** WHAT YOU NEED TO DO **
Continue the write-up on the Supreme Court's service tax ruling in the Nissin Brake India case, starting after its last sentence.

** PROVIDED PASSAGE **
[START]

This is with reference to Supreme Court judgement dated 11-04-2019 in case of Nissin Brake India Pvt. Ltd where the transaction between  the Indian entity and parent company with respect to deputation of its employees in India was discussed and the decision pronounced by the CESTAT (Delhi) was upheld by the apex court.

Facts of the case
The assessee had entered into an agreement with its overseas parent company in Japan for payment of salary and other perquisites for employees deputed from such parent company. The employees deputed by the parent company operated under the control, direction and supervision of the assessee. Further, the assessee withheld tax on the salary paid to such employees as per the requirements of the Income-tax Act, 1961. The salary payment to such employees was disbursed by the overseas parent company. Subsequently, the salary cost was reimbursed to the parent company by the assessee.

The Revenue sought to tax such reimbursement of salary as manpower supply services and demanded service tax under the reverse charge mechanism.

The Tribunal ruled in favour of the assessee, after which the Revenue had filed an appeal with the Supreme Court (SC).

Supreme Court’s decision
The SC dismissed the appeal filed by the Revenue and upheld the Tribunal’s ruling. While determining the nature of service, it made the following key observations:

1. The deputed person works under the control, direction and supervision of the assessee, and the compliance to withhold tax was also undertaken as an employer by the assessee.

[END]

** SUPPLIED INFORMATION **
[START]

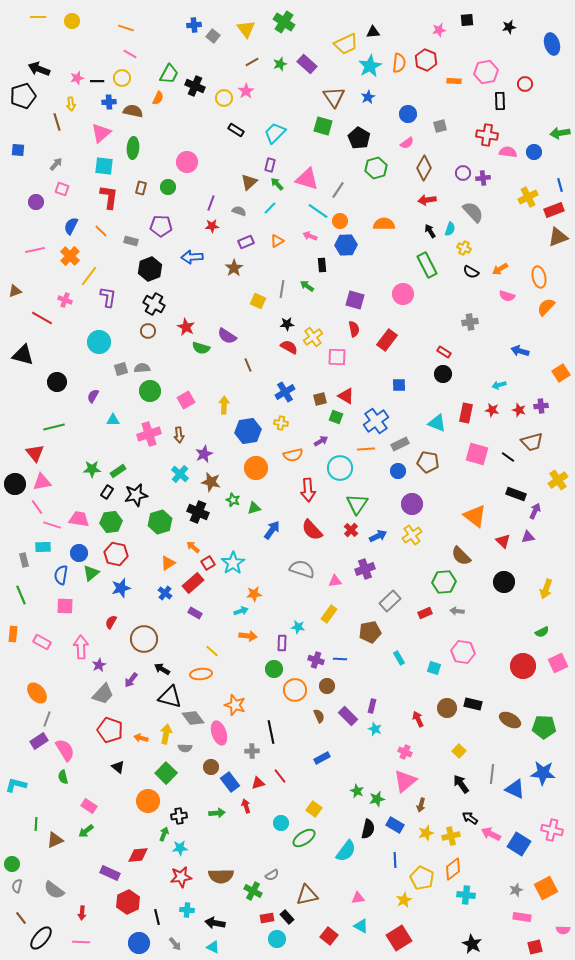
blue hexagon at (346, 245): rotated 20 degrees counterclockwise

[END]

** RESPONSE BELOW **
2. The assessee did not pay any direct or indirect compensation to its parent company for the deployment of employees, apart from the reimbursement of salary at cost.

3. The terms of the agreement makes it clear that the relationship between the assessee and the deputed employee is that of employer-employee.

4. Method of salary disbursement [through a group company] will not result in provision of service.

This decision is in favour of the industry where such type of transactions exists between Indian company and foreign company and put an end to the several pending litigations at various forums. This SC decision has laid down the essential principle that needs to be considered while determining an employer-employee relationship. Hence, the same is essentially dependent upon the contractual terms of the agreement entered between companies. The decision pertains to the service tax regime, the industry should assess whether the tax authorities will accept the said position in the GST regime also or not.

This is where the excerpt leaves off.